Ack, I will spend a lot more time thinking about the refractoring.
> 
>>
>>>
>>>>  		pvmw->pmd = pmd_offset(pud, pvmw->address);
>>>>  		/*
>>>>  		 * Make sure the pmd value isn't cached in a register by the
>>>> diff --git a/mm/pgtable-generic.c b/mm/pgtable-generic.c
>>>> index d3aec7a9926ad..2047558ddcd79 100644
>>>> --- a/mm/pgtable-generic.c
>>>> +++ b/mm/pgtable-generic.c
>>>> @@ -195,6 +195,89 @@ pgtable_t pgtable_trans_huge_withdraw(struct mm_struct *mm, pmd_t *pmdp)
>>>>  }
>>>>  #endif
>>>>
>>>> +#ifdef CONFIG_HAVE_ARCH_TRANSPARENT_HUGEPAGE_PUD
>>>> +/*
>>>> + * Deposit page tables for PUD THP.
>>>> + * Called with PUD lock held. Stores PMD tables in a singly-linked stack
>>>> + * via pud_huge_pmd, using only pmd_page->lru.next as the link pointer.
>>>> + *
>>>> + * IMPORTANT: We use only lru.next (offset 8) for linking, NOT the full
>>>> + * list_head. This is because lru.prev (offset 16) overlaps with
>>>> + * ptdesc->pmd_huge_pte, which stores the PMD table's deposited PTE tables.
>>>> + * Using list_del() would corrupt pmd_huge_pte with LIST_POISON2.
>>>
>>> This is horrible and feels like a hack? Treating a doubly-linked list as a
>>> singly-linked one like this is not upstreamable.
>>>
>>>> + *
>>>> + * PTE tables should be deposited into the PMD using pud_deposit_pte().
>>>> + */
>>>> +void pgtable_trans_huge_pud_deposit(struct mm_struct *mm, pud_t *pudp,
>>>> +				    pmd_t *pmd_table)
>>>
>>> This is a horrid, you're depositing the PMD using the... questionable
>>> list_head abuse, but then also have pud_deposit_pte()... But here we're
>>> depositing a PMD shouldn't the name reflect that?
>>>
>>>> +{
>>>> +	pgtable_t pmd_page = virt_to_page(pmd_table);
>>>> +
>>>> +	assert_spin_locked(pud_lockptr(mm, pudp));
>>>> +
>>>> +	/* Push onto stack using only lru.next as the link */
>>>> +	pmd_page->lru.next = (struct list_head *)pud_huge_pmd(pudp);
>>>
>>> Yikes...
>>>
>>>> +	pud_huge_pmd(pudp) = pmd_page;
>>>> +}
>>>> +
>>>> +/*
>>>> + * Withdraw the deposited PMD table for PUD THP split or zap.

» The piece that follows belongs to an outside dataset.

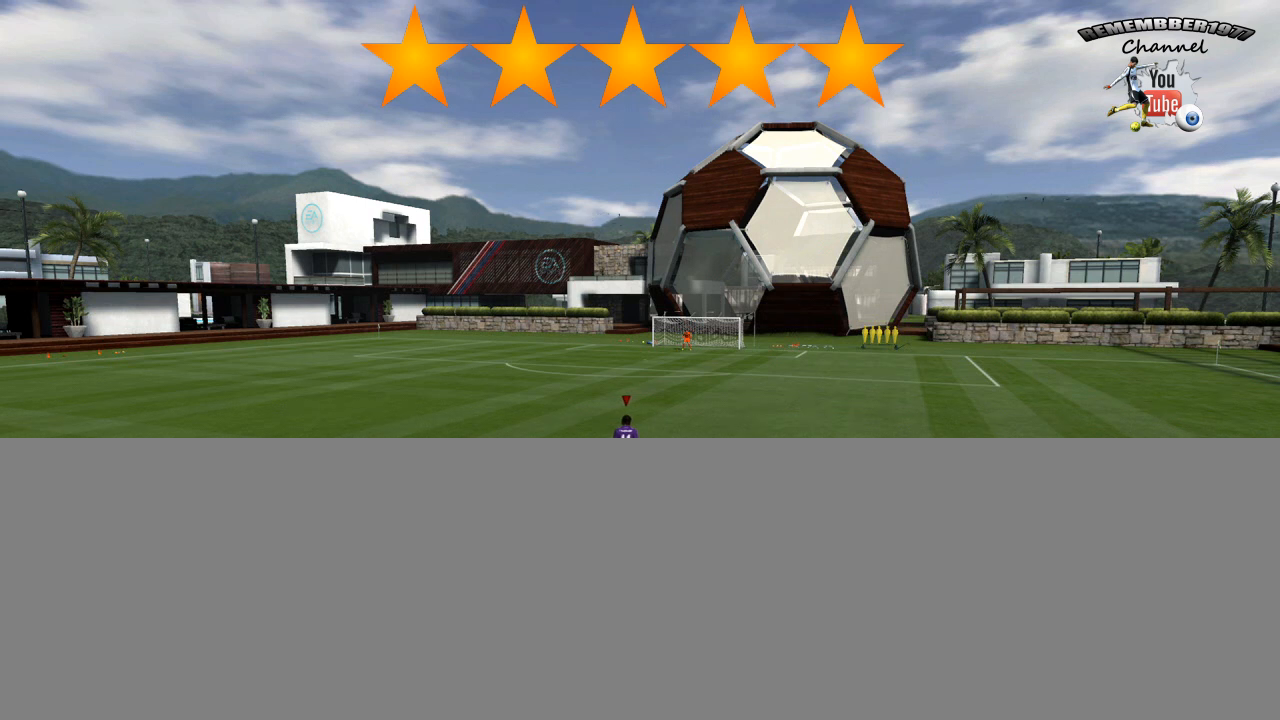
{"buttons": ["L2"], "left_stick": "center", "right_stick": "center", "events": []}
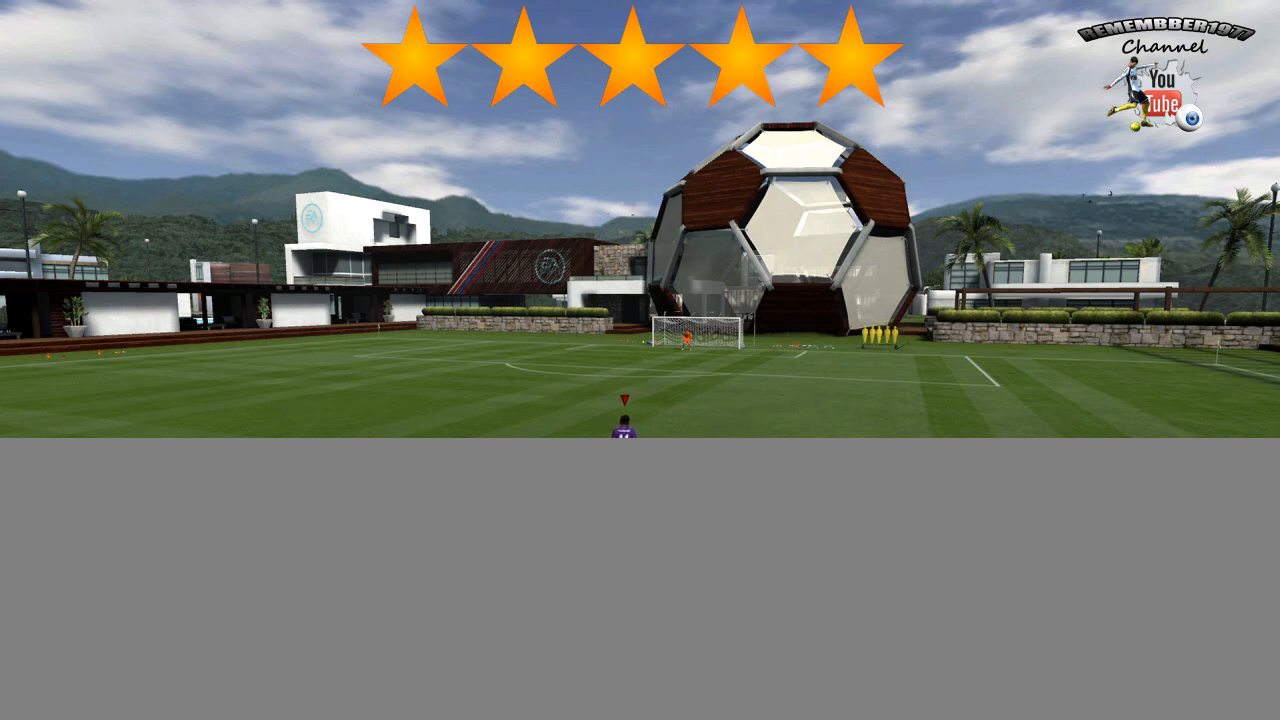
{"buttons": ["L2"], "left_stick": "center", "right_stick": "center", "events": []}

>>>> + * Called with PUD lock held.
>>>> + * Returns NULL if no more PMD tables are deposited.
>>>> + */
>>>> +pmd_t *pgtable_trans_huge_pud_withdraw(struct mm_struct *mm, pud_t *pudp)
>>>> +{
>>>> +	pgtable_t pmd_page;
>>>> +
>>>> +	assert_spin_locked(pud_lockptr(mm, pudp));
>>>> +
>>>> +	pmd_page = pud_huge_pmd(pudp);
>>>> +	if (!pmd_page)
>>>> +		return NULL;
>>>> +
>>>> +	/* Pop from stack - lru.next points to next PMD page (or NULL) */
>>>> +	pud_huge_pmd(pudp) = (pgtable_t)pmd_page->lru.next;
>>>
>>> Where's the popping? You're just assigning here.
>>
>>
>> Ack on all of the above. Hopefully [1] is better.
> 
> Thanks!
> 
>>>
>>>> +
>>>> +	return page_address(pmd_page);
>>>> +}
>>>> +
>>>> +/*
>>>> + * Deposit a PTE table into a standalone PMD table (not yet in page table hierarchy).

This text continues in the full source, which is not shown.